TASK GOAL:
Convert the data below into a JSON list of strings, with one string for each line and any blank lines omitted.

Data entries:
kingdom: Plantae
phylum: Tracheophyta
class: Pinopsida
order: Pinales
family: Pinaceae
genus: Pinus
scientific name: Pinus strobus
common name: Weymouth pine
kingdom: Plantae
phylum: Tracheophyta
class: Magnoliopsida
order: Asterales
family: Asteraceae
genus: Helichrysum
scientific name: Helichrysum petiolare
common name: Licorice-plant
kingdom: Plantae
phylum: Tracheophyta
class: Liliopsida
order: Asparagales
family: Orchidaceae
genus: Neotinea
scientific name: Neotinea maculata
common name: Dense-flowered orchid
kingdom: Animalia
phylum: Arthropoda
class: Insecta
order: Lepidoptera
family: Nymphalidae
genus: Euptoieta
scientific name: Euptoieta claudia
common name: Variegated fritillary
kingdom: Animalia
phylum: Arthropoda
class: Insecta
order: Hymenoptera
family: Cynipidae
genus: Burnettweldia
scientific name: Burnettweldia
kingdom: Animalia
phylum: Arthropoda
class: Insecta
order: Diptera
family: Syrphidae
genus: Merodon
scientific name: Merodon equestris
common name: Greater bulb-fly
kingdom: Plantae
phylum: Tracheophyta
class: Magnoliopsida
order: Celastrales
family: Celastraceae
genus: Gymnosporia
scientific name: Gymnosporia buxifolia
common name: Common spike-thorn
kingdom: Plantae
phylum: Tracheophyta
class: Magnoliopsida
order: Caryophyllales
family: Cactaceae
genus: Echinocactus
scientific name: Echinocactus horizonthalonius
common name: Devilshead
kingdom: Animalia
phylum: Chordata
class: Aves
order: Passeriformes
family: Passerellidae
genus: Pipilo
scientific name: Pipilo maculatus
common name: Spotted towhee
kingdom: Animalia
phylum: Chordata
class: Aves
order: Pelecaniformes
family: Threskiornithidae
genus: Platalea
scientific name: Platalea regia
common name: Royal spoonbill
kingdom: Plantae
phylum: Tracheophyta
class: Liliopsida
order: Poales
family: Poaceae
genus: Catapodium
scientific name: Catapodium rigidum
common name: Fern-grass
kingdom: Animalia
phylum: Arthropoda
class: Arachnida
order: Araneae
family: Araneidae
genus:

EXERCISE ANSWER:
[
  "kingdom: Plantae",
  "phylum: Tracheophyta",
  "class: Pinopsida",
  "order: Pinales",
  "family: Pinaceae",
  "genus: Pinus",
  "scientific name: Pinus strobus",
  "common name: Weymouth pine",
  "kingdom: Plantae",
  "phylum: Tracheophyta",
  "class: Magnoliopsida",
  "order: Asterales",
  "family: Asteraceae",
  "genus: Helichrysum",
  "scientific name: Helichrysum petiolare",
  "common name: Licorice-plant",
  "kingdom: Plantae",
  "phylum: Tracheophyta",
  "class: Liliopsida",
  "order: Asparagales",
  "family: Orchidaceae",
  "genus: Neotinea",
  "scientific name: Neotinea maculata",
  "common name: Dense-flowered orchid",
  "kingdom: Animalia",
  "phylum: Arthropoda",
  "class: Insecta",
  "order: Lepidoptera",
  "family: Nymphalidae",
  "genus: Euptoieta",
  "scientific name: Euptoieta claudia",
  "common name: Variegated fritillary",
  "kingdom: Animalia",
  "phylum: Arthropoda",
  "class: Insecta",
  "order: Hymenoptera",
  "family: Cynipidae",
  "genus: Burnettweldia",
  "scientific name: Burnettweldia",
  "kingdom: Animalia",
  "phylum: Arthropoda",
  "class: Insecta",
  "order: Diptera",
  "family: Syrphidae",
  "genus: Merodon",
  "scientific name: Merodon equestris",
  "common name: Greater bulb-fly",
  "kingdom: Plantae",
  "phylum: Tracheophyta",
  "class: Magnoliopsida",
  "order: Celastrales",
  "family: Celastraceae",
  "genus: Gymnosporia",
  "scientific name: Gymnosporia buxifolia",
  "common name: Common spike-thorn",
  "kingdom: Plantae",
  "phylum: Tracheophyta",
  "class: Magnoliopsida",
  "order: Caryophyllales",
  "family: Cactaceae",
  "genus: Echinocactus",
  "scientific name: Echinocactus horizonthalonius",
  "common name: Devilshead",
  "kingdom: Animalia",
  "phylum: Chordata",
  "class: Aves",
  "order: Passeriformes",
  "family: Passerellidae",
  "genus: Pipilo",
  "scientific name: Pipilo maculatus",
  "common name: Spotted towhee",
  "kingdom: Animalia",
  "phylum: Chordata",
  "class: Aves",
  "order: Pelecaniformes",
  "family: Threskiornithidae",
  "genus: Platalea",
  "scientific name: Platalea regia",
  "common name: Royal spoonbill",
  "kingdom: Plantae",
  "phylum: Tracheophyta",
  "class: Liliopsida",
  "order: Poales",
  "family: Poaceae",
  "genus: Catapodium",
  "scientific name: Catapodium rigidum",
  "common name: Fern-grass",
  "kingdom: Animalia",
  "phylum: Arthropoda",
  "class: Arachnida",
  "order: Araneae",
  "family: Araneidae",
  "genus:"
]